BBC Radio 3 4 ve World Service için müzik programları ve belgeseller hazırlayıp sunan Stephen Johnson'a ciddi bipolar depresyon teşhisi kondu. Ölümcül olabilecek bu depresyon girdabında onun hayatta kalmasına yardımcı olduğunu söylediği şey ise Şostakoviç'in müziğiydi.
İkinci Dünya Savaşı sırasında Alman kuşatması altında yazdığı 7. Senfoni (Leningrad Senfonisi) ile işgale karşı başlatılan büyük ulusal direnişin en güçlü sembollerinden biri olan Dmitri Şostakoviç 20. yüzyılın en önemli bestecilerinden biri olarak kabul edilir. Dünya devrim tarihine besteleriyle adını yazdıran bu büyük müzisyen aynı zamanda şimdiye kadar yazılmış en karanlık en umutsuz müziklerden bazılarının bestecisidir.
Bu müziğin Stephen'a ve onun gibi diğer insanlara söyleyecek bir şeyi nasıl olabilir?
Şostakoviç Zihnimi Nasıl Değiştirdi bestecinin müziğini ve kısmen hayatını ele almanın çok ötesine geçiyor ve müziği nasıl algıladığımızı depresyonun yıkıcı etkilerini ve müzik sayesinde duygular ve insanlıkla nasıl yeniden bağ kurabildiğimizi yazarın kişisel deneyimlerinin tanıklığında ortaya koyuyor.
Nöroloji bilimi beynin müziği nasıl işlediğini ve daha derin bir entelektüel ve duygusal seviyede müziği nasıl anlamlandırdığını anlama noktasında büyük adımlar attı ve atmaya devam ediyor. Bu kitap yüzyıllar önce akıl hastalıklarının tedavisinde kullanılan müziğin bu yönüne bir tanıklık niteliği taşıyor.
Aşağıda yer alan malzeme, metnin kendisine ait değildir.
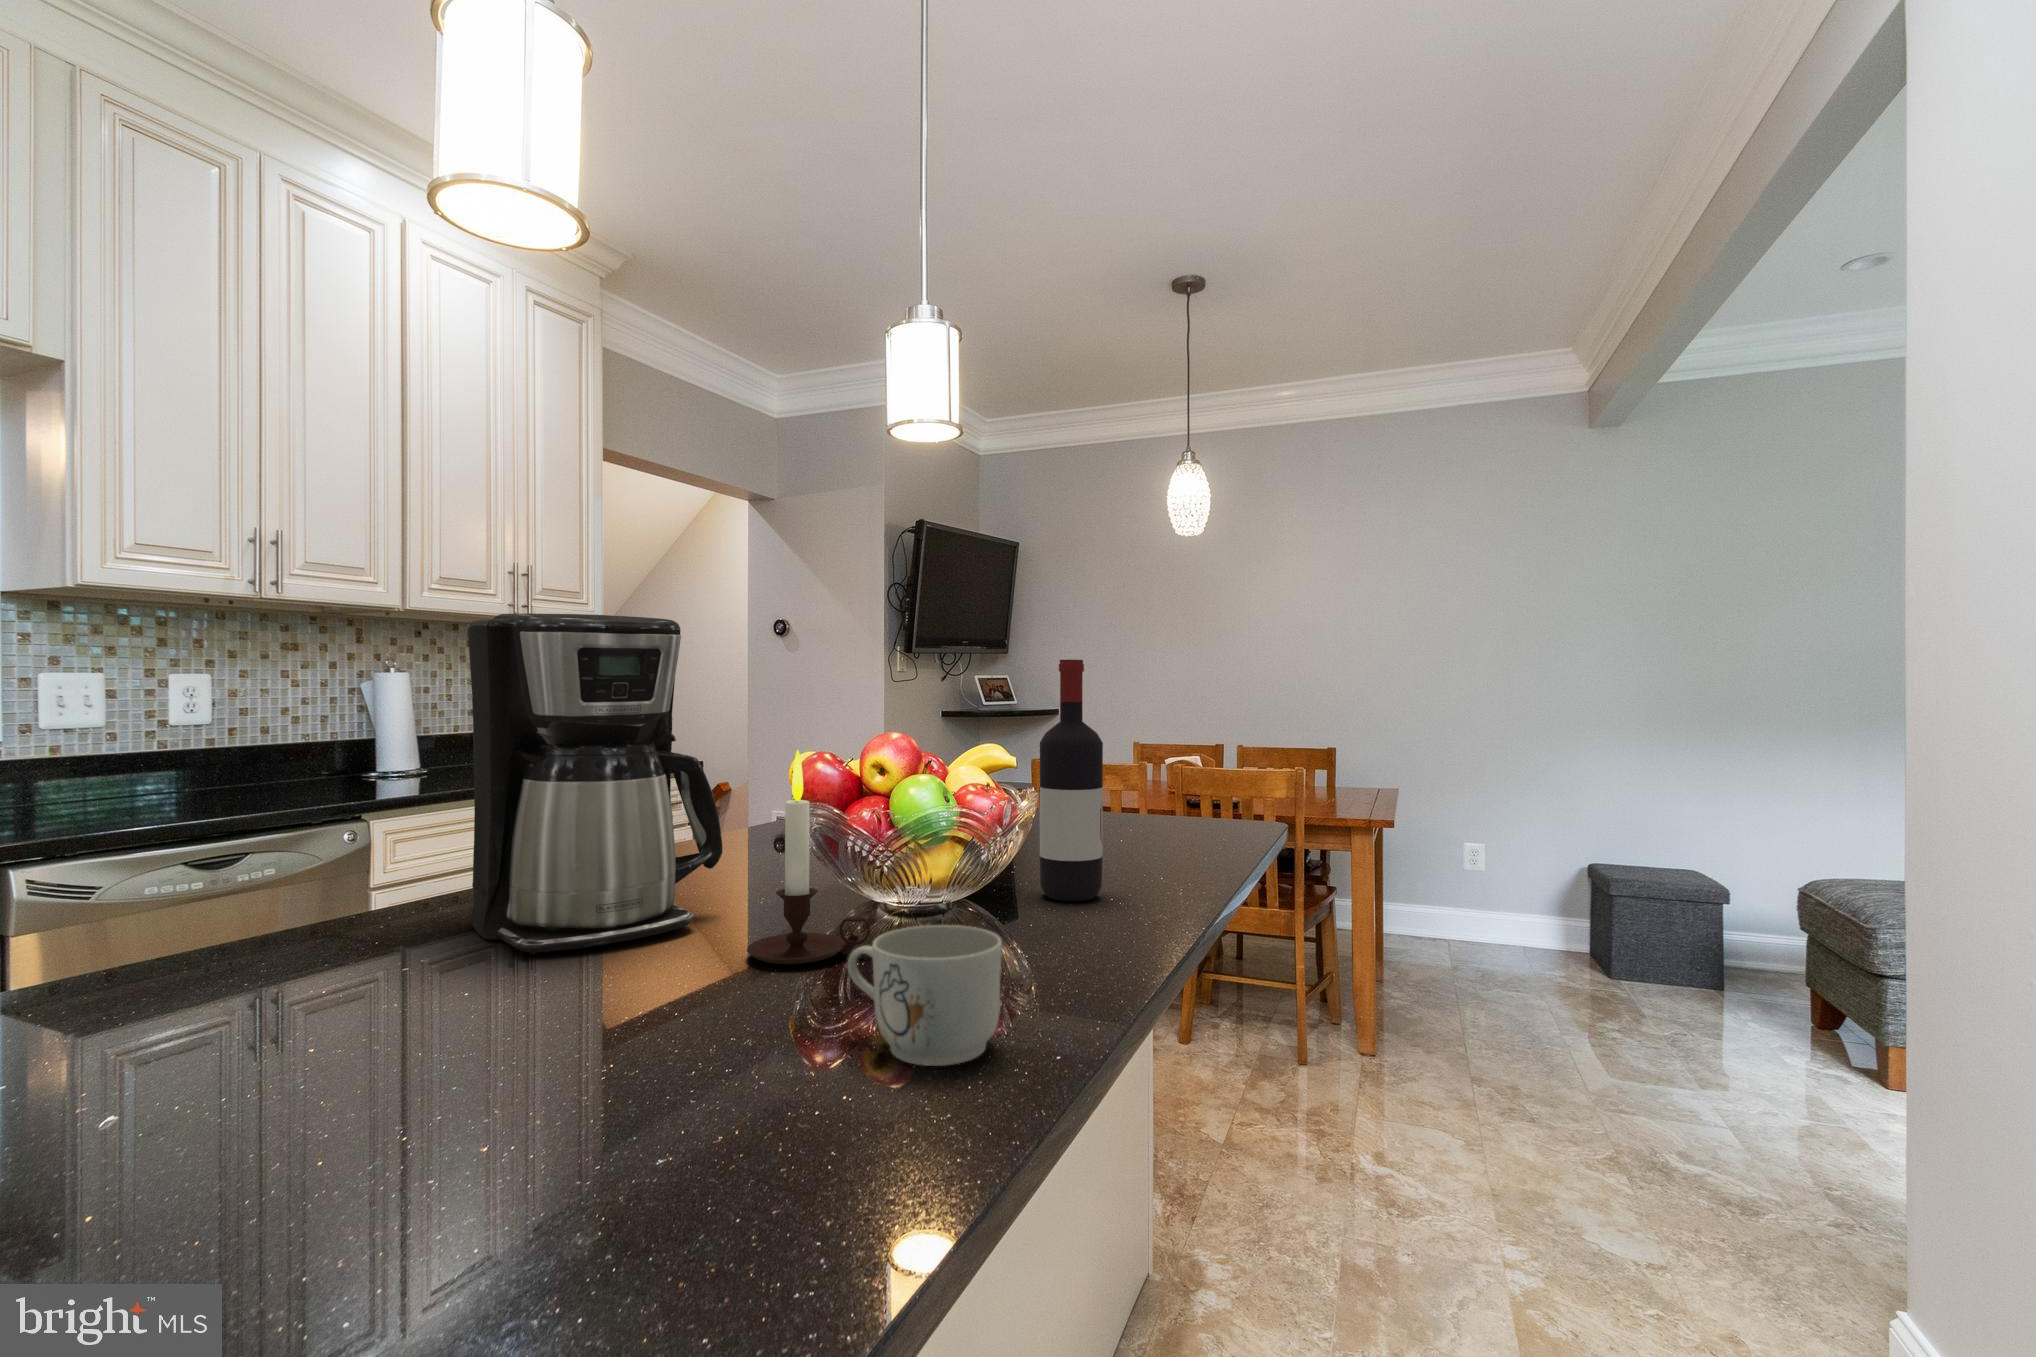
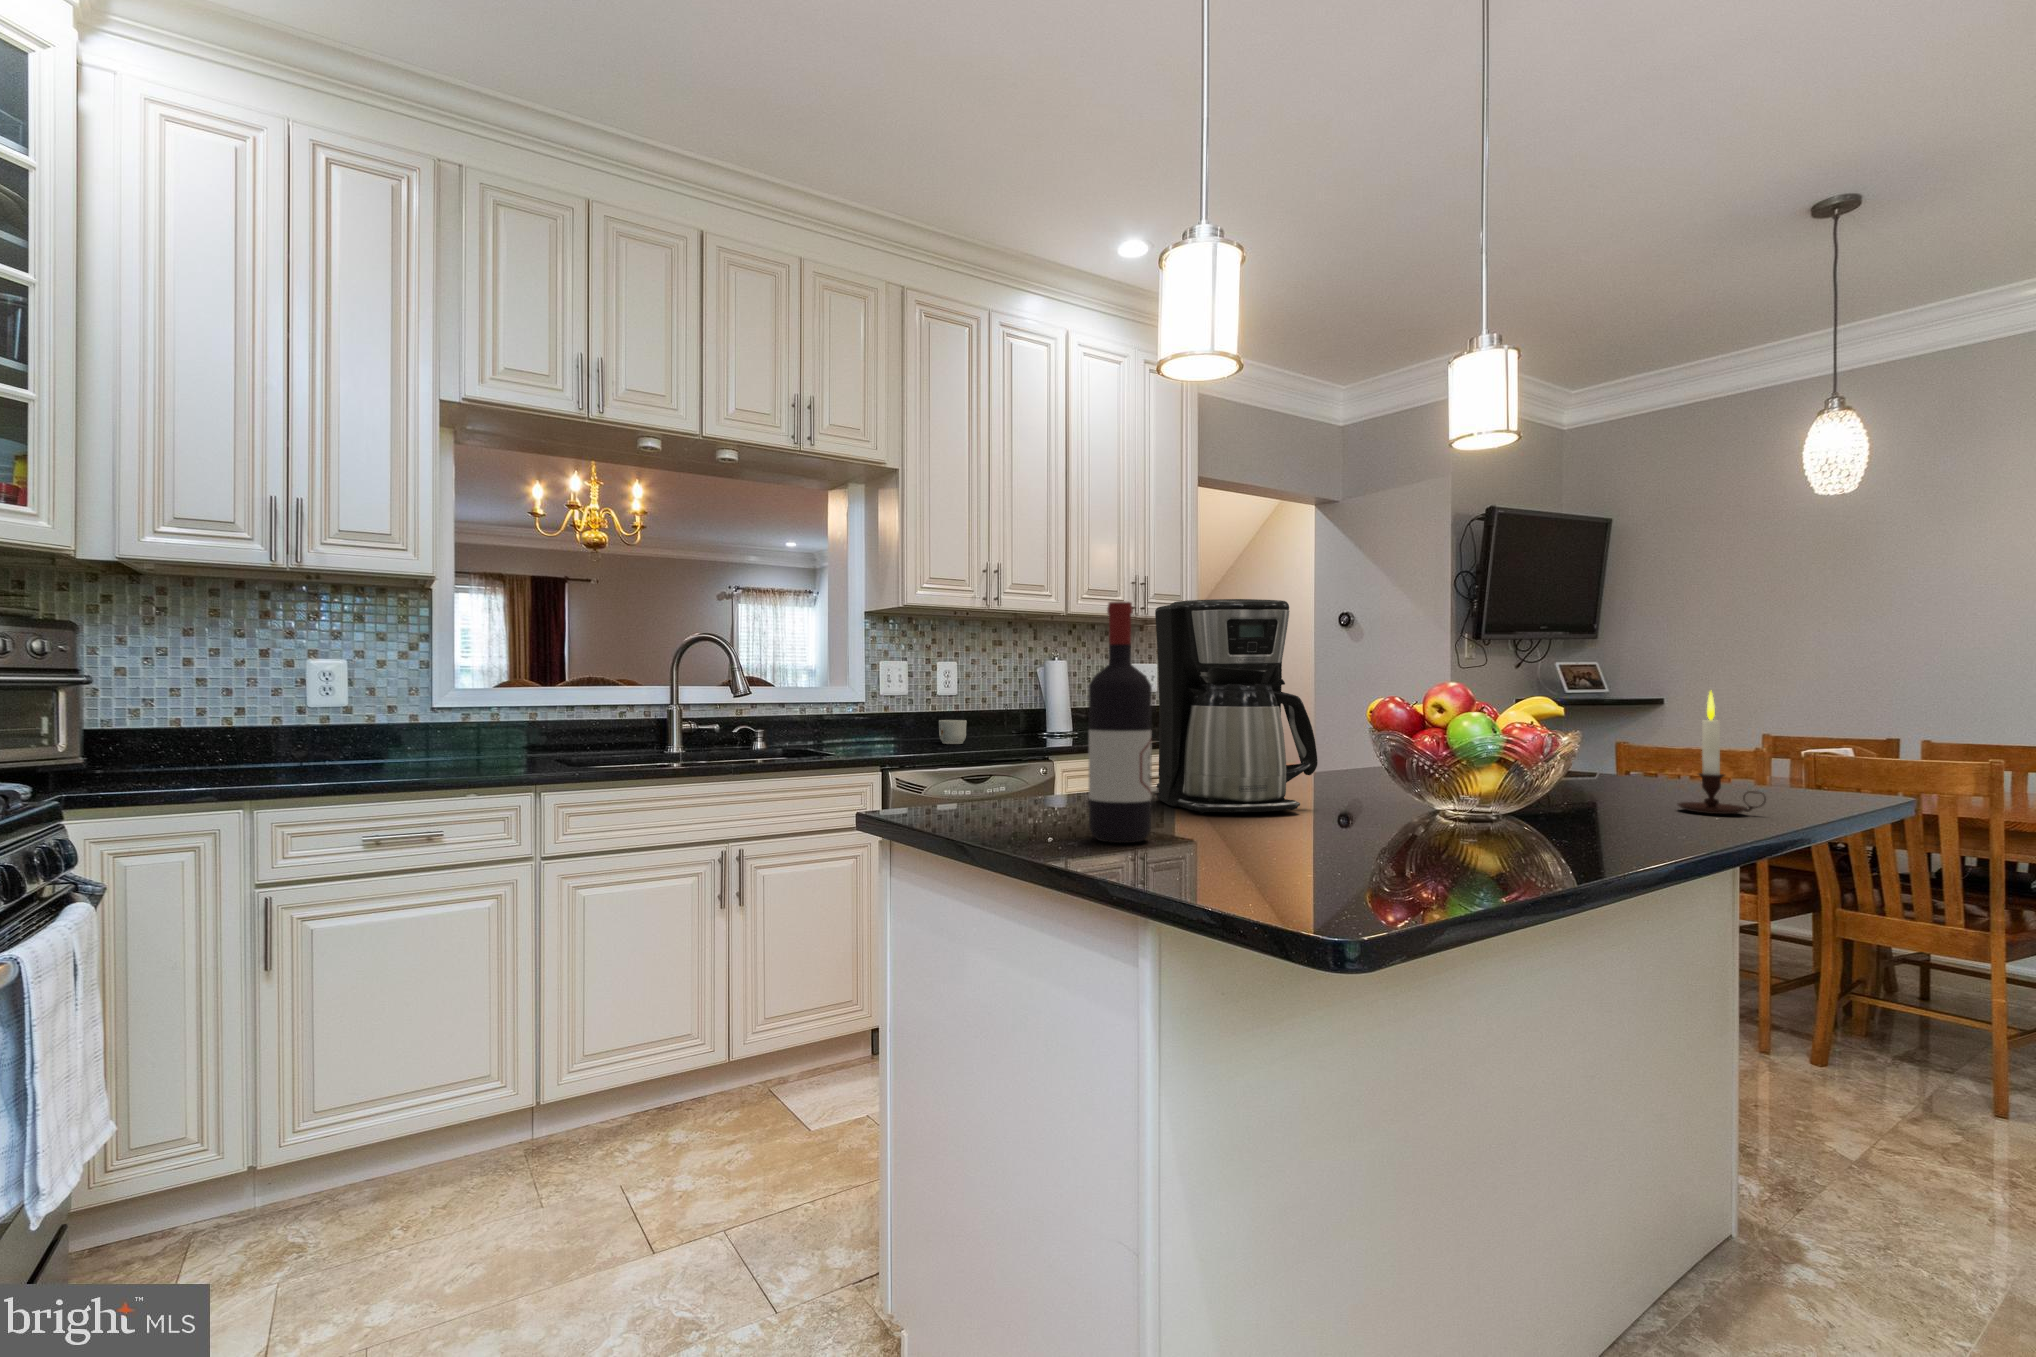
wine bottle: present [1040,660,1103,901] -> present [1089,602,1152,843]
candle: present [747,750,870,964] -> present [1678,691,1766,814]
mug: present [848,925,1002,1066] -> present [939,720,967,744]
"Hepimiz kendi hikâyelerimizi bu müziğe taşırız. Ne var ki Şostakoviç'in müziğinde bir şeyler bize bu nihai bireysellik ânında bile yalnız olmadığımızı hissettirir. Leningrad Filarmoni Büyük Salonu'nda Şostakoviç'in Leningrad Senfonisi'ni çalan ve dinleyen kuşatma altındaki insanlara bu şekilde hissettirmişti; çok daha fazla mütevazı çok daha az gösterişli bir şekliyle aynısını bana da yaptı."